Wanting to stay true to her own individuality, Molly began her collection inspired by the music she grew up listening to, after watching her dad play in various bands through the ’80s and ’90s. Approaching her collection with the same unforgiving attitude of punk culture, she sought to rebel against gender norms and twist classic styles in a new approach to androgynous fashion.




Throughout the process of designing her menswear range, Molly developed her textiles originally intended for womenswear, combining and experimenting with a mix of hard and soft fabrics with her prints to find a delicate balance between masculine and feminine styles, to find her own strong aesthetic. Exploring, in particular, the way in which women are expected to cover their breasts while men are not, she drew emphasis to this with her illustrative embroidery within her designs. As the collection developed, refocusing this idea for menswear allowed her to play more creatively and innovatively with her pieces, resulting in a softer and more sensitive layer the collection that seeks to abolish expectations of masculinity.
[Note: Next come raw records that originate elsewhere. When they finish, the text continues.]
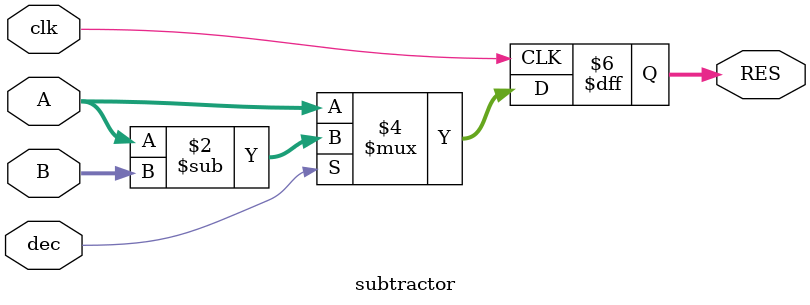
<source format=v>
`timescale 1ns / 1ps


module subtractor(
    input clk,
    input [7:0] A,B,
    input wire dec,
    output reg [7:0] RES
);
    always@(posedge clk) begin
        if(dec) RES <= A-B;
        else RES <= A;
    end
endmodule

</source>
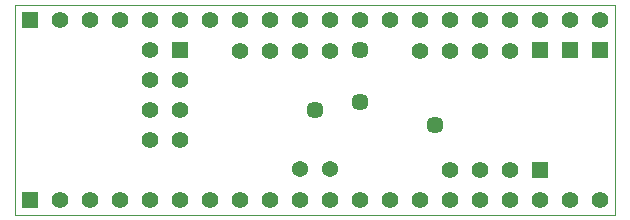
<source format=gbs>
G75*
%MOIN*%
%OFA0B0*%
%FSLAX25Y25*%
%IPPOS*%
%LPD*%
%AMOC8*
5,1,8,0,0,1.08239X$1,22.5*
%
%ADD10C,0.00000*%
%ADD11R,0.05550X0.05550*%
%ADD12C,0.05550*%
%ADD13C,0.05400*%
%ADD14C,0.05715*%
D10*
X0001250Y0001250D02*
X0001250Y0071211D01*
X0201250Y0071211D01*
X0201250Y0001250D01*
X0001250Y0001250D01*
D11*
X0006250Y0006250D03*
X0056250Y0056250D03*
X0006250Y0066250D03*
X0176250Y0056250D03*
X0186250Y0056250D03*
X0196250Y0056250D03*
X0176250Y0016250D03*
D12*
X0166250Y0016250D03*
X0156250Y0016250D03*
X0146250Y0016250D03*
X0146250Y0006250D03*
X0136250Y0006250D03*
X0126250Y0006250D03*
X0116250Y0006250D03*
X0106250Y0006250D03*
X0096250Y0006250D03*
X0086250Y0006250D03*
X0076250Y0006250D03*
X0066250Y0006250D03*
X0056250Y0006250D03*
X0046250Y0006250D03*
X0036250Y0006250D03*
X0026250Y0006250D03*
X0016250Y0006250D03*
X0046250Y0026250D03*
X0056250Y0026250D03*
X0056250Y0036250D03*
X0046250Y0036250D03*
X0046250Y0046250D03*
X0056250Y0046250D03*
X0046250Y0056250D03*
X0046250Y0066250D03*
X0036250Y0066250D03*
X0026250Y0066250D03*
X0016250Y0066250D03*
X0056250Y0066250D03*
X0066250Y0066250D03*
X0076250Y0066250D03*
X0086250Y0066250D03*
X0096250Y0066250D03*
X0106250Y0066250D03*
X0116250Y0066250D03*
X0126250Y0066250D03*
X0136250Y0066250D03*
X0146250Y0066250D03*
X0156250Y0066250D03*
X0166250Y0066250D03*
X0176250Y0066250D03*
X0186250Y0066250D03*
X0196250Y0066250D03*
X0166250Y0055935D03*
X0156250Y0055935D03*
X0146250Y0055935D03*
X0136250Y0055935D03*
X0106250Y0055935D03*
X0096250Y0055935D03*
X0086250Y0055935D03*
X0076250Y0055935D03*
X0156250Y0006250D03*
X0166250Y0006250D03*
X0176250Y0006250D03*
X0186250Y0006250D03*
X0196250Y0006250D03*
D13*
X0106250Y0016565D03*
X0096250Y0016565D03*
D14*
X0141250Y0031250D03*
X0116250Y0038750D03*
X0101250Y0036250D03*
X0116250Y0056250D03*
M02*

</source>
A staple fashion trend of the Punk Rock scene, the classic Dr Martens boot, became a very literal interpretation for Molly. Always looking for new and creative ways to develop personal textiles, the iconic laced boot became a motif in her designs, using the art of Macrame to incorporate intricate lacing into her garments. In her final collection, Molly captured the significance of the known shoe with Trompe L’oeil style prints, boot buckles and Macrame lacing, celebrating the timeless classics of the era with a fresh individual approach.”